Summary and Contributions: The work introduces a new autoencoder called an Automodulator. Applied to images, this automodulator enables autoencoding single images or performing style transfer and mixing between a group of images, picking and choosing attributes of source images at different scales. The model is based on techniques from the GAN literature (such as adaptive instance norm) and Pioneer Networks. The model operates at multiple scales, enabling transfer of attributes as a specific scale from source images. The authors present a layer-wise cycle consistency technique to encourage disentanglement across the scales of the hierarchy in a self-supervised manner. The authors describe an additional technique to enforce known invariances where multiple samples in a dataset are known to have some shared property in either their coarse or fine properties. The authors present results on FFHQ, CelebA-HQ, LSUN Bedrooms and Cars datasets and claim they achieve high resolution sharp samples comparable to GANs with the representation learning benefits of an encoder. **Update:** Thank you to the authors for the feedback.

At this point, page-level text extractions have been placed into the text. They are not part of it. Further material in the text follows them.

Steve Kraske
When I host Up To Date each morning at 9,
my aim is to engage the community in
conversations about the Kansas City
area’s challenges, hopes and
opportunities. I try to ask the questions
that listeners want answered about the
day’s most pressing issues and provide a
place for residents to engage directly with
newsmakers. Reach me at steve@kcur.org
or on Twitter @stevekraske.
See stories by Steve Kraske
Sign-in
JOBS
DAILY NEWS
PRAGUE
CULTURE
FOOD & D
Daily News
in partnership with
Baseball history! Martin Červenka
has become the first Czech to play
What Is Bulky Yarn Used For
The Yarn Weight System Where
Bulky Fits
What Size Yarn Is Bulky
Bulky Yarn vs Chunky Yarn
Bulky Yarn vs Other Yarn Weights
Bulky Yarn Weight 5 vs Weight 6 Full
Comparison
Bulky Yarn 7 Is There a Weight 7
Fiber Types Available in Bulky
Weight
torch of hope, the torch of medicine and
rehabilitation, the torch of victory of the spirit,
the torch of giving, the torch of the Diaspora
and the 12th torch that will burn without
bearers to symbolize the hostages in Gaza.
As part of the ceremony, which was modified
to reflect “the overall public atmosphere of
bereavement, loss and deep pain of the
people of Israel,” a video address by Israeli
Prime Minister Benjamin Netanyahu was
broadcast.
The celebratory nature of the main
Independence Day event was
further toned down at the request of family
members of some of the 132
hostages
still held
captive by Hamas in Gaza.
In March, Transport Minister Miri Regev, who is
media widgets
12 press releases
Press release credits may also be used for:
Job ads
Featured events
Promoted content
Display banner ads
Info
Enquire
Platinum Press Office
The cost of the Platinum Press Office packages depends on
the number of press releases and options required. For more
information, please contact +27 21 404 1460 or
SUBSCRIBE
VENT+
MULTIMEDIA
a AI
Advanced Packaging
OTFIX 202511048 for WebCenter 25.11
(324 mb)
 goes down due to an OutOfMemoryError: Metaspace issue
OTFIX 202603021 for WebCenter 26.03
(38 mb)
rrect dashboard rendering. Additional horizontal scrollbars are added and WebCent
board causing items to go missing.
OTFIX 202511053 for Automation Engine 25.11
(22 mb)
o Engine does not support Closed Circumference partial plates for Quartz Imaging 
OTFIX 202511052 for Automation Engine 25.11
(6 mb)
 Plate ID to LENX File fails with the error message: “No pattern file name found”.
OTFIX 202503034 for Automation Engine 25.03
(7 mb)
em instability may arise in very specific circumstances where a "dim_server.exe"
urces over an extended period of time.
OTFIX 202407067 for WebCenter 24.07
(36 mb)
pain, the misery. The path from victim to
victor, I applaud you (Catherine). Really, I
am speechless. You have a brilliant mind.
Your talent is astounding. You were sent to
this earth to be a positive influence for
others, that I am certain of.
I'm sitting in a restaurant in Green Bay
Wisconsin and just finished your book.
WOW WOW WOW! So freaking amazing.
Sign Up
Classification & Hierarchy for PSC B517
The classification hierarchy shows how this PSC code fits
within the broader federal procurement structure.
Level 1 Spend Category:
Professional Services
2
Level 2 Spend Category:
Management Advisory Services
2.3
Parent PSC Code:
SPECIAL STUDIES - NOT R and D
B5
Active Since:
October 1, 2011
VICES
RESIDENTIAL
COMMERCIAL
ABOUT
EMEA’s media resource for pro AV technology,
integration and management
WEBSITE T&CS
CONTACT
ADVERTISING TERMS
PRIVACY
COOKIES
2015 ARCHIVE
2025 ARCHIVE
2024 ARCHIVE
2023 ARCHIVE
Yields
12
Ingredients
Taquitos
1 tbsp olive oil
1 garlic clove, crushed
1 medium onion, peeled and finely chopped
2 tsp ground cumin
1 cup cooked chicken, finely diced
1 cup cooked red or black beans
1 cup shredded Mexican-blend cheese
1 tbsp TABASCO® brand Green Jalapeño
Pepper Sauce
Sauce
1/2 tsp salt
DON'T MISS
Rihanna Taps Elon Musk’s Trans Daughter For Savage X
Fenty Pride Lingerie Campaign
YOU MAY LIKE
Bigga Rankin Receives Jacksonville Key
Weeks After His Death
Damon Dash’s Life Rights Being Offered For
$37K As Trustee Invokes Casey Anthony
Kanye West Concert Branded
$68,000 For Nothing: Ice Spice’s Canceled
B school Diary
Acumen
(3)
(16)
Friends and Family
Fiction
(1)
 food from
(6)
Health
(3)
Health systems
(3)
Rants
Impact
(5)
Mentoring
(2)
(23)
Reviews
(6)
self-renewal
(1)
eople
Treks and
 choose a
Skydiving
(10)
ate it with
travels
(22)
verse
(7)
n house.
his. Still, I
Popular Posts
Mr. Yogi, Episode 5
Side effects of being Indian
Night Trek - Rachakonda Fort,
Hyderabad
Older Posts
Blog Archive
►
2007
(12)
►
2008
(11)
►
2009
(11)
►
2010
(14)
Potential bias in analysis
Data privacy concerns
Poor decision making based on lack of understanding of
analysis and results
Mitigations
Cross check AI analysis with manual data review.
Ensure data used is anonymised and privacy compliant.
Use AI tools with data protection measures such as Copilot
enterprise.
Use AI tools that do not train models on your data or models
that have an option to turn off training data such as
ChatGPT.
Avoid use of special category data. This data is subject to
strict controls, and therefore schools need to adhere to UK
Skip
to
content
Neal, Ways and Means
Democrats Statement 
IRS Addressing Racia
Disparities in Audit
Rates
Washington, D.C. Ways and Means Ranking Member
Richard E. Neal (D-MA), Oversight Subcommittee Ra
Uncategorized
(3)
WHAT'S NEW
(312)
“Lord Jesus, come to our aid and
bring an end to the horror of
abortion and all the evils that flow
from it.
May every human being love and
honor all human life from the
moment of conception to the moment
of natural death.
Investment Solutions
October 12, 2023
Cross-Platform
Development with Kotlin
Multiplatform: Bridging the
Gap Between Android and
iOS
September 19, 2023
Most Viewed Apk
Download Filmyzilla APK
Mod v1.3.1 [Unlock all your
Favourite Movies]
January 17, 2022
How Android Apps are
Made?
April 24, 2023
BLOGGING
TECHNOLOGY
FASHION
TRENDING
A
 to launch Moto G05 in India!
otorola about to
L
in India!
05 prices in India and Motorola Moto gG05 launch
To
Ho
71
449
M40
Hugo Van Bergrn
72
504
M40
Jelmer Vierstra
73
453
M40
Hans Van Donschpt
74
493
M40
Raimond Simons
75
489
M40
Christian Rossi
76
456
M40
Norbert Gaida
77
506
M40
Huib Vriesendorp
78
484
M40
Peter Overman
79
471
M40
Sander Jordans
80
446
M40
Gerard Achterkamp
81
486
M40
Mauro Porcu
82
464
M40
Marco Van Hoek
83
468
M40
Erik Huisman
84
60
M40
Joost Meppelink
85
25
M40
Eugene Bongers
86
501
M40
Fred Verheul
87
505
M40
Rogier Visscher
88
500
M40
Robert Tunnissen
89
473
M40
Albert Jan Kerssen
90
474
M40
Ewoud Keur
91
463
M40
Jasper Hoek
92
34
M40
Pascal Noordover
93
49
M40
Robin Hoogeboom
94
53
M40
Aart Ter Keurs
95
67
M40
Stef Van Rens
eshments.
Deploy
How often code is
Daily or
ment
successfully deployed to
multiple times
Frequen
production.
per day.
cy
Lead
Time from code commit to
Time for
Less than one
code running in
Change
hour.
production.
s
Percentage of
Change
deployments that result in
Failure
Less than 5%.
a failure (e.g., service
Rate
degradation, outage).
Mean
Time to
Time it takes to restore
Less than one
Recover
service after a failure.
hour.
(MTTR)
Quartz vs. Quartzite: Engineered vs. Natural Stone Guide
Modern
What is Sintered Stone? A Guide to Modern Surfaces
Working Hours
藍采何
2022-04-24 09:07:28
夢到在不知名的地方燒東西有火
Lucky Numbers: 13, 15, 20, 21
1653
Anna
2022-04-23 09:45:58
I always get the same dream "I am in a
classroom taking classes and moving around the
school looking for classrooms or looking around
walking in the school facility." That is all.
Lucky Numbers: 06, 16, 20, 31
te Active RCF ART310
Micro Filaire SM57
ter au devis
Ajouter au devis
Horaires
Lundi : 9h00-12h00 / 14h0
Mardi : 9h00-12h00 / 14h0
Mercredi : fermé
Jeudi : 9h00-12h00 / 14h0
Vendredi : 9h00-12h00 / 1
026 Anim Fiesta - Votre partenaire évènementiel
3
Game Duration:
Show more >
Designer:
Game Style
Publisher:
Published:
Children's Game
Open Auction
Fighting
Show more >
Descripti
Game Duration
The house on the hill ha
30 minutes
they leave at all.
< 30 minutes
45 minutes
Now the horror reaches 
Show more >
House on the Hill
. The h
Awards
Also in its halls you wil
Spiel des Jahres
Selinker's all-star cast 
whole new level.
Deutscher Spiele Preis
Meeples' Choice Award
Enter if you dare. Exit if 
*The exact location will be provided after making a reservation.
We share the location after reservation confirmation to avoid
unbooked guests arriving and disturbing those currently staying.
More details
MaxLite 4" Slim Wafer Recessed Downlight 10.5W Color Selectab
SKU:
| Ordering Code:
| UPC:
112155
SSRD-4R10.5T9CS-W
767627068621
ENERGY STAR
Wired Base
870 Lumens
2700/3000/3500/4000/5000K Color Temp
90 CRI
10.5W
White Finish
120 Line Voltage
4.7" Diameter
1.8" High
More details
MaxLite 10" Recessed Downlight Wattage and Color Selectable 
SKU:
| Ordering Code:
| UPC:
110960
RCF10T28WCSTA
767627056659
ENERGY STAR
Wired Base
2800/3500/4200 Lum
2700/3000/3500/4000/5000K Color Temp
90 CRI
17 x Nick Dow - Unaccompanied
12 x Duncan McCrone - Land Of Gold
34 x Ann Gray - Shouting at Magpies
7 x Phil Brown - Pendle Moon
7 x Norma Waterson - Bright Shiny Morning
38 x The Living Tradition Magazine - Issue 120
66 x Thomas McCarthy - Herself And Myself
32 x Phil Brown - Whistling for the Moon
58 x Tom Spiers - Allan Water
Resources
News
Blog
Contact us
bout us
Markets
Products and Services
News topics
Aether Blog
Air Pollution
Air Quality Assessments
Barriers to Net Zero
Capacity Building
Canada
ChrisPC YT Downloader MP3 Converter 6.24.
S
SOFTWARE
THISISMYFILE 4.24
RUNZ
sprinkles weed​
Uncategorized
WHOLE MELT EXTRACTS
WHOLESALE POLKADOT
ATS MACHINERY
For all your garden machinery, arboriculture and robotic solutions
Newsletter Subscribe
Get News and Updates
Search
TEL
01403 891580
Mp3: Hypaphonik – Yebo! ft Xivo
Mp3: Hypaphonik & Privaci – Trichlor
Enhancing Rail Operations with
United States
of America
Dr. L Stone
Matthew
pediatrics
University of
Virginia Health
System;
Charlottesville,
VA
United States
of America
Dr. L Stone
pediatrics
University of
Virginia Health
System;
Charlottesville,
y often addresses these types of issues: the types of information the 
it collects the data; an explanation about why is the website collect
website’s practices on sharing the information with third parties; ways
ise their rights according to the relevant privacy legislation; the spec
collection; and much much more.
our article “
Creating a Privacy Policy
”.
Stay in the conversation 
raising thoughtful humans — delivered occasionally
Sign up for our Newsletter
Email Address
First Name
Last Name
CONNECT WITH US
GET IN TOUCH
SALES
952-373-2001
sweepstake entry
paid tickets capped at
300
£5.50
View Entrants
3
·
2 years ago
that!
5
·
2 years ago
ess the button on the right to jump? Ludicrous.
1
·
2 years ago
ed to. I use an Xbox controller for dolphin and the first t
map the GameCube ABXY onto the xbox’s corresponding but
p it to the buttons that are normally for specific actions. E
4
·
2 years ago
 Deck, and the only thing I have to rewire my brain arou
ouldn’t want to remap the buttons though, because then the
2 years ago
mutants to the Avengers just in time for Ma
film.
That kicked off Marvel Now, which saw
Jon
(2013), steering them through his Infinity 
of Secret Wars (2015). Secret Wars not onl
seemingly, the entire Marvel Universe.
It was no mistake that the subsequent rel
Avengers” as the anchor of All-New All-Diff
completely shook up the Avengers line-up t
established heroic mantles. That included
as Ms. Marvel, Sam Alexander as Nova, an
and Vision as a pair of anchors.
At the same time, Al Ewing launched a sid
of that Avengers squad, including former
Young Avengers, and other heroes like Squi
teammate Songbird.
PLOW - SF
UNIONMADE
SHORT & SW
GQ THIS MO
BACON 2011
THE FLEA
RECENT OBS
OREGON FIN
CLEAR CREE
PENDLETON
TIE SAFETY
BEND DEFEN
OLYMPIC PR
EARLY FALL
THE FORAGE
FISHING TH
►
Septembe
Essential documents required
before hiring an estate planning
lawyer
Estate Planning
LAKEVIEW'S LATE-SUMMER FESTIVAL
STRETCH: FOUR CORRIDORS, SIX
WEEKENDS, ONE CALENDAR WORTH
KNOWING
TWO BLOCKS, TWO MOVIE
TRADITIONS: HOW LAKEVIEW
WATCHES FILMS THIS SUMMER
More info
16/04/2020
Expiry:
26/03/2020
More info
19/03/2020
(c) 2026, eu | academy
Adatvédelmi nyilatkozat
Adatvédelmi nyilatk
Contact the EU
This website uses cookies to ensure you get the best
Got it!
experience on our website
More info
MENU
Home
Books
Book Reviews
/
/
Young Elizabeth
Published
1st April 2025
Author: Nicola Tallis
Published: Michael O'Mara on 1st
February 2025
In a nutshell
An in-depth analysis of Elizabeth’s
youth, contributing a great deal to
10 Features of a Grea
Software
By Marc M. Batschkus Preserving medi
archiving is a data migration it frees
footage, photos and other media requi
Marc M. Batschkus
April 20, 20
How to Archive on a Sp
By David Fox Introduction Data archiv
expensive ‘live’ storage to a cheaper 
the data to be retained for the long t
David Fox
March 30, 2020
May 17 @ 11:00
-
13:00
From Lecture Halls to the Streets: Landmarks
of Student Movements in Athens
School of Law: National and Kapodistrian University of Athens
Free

I will keep my score as it is, but please note my low confidence due to lack of background knowledge.

Strengths: * The model can generate 1024x1024 resolution images, whereas previous work (Pioneer Networks) only worked at lower resolutions. * The samples are reasonably sharp and globally coherent without making use of GAN training. * The style mixing results appear to preserve coarse and fine features from the source images as intended. * The architecture provides an encoder and a procedure for mixing styles between multiple input examples, whereas GAN approaches do not have such an affordance.

Weaknesses: * While the model produces sharper and higher resolution samples than prior autoencoder work, the sample quality and metrics still lag that of implicit generative models such as StyleGAN. * The mixed samples seem prone to unnatural artifacts which may suggest true disentanglement of factors/scales of variation is not achieved. This does not seem to be discussed within the manuscript -- a frank discussion of the failures of the approach and proposals for future work to improve on them would be appreciated. * Scoping the task to "automodulation" (style mixing) seems to avoid the need to study the representation learning power of the architecture. This limits the relevance of the work for further downstream tasks requiring good unsupervised representations and scopes the impact of the work towards creative use cases relying on sample mixing capability.

Correctness: I found no apparent issues with the methodology or claims.

Clarity: I found certain descriptions unclear and in need of multiple read-throughs to understand, but it is not clear whether this is a weakness on the reviewers part of the paper's part.

Relation to Prior Work: The related work section seems robust.

Reproducibility: Yes

Additional Feedback: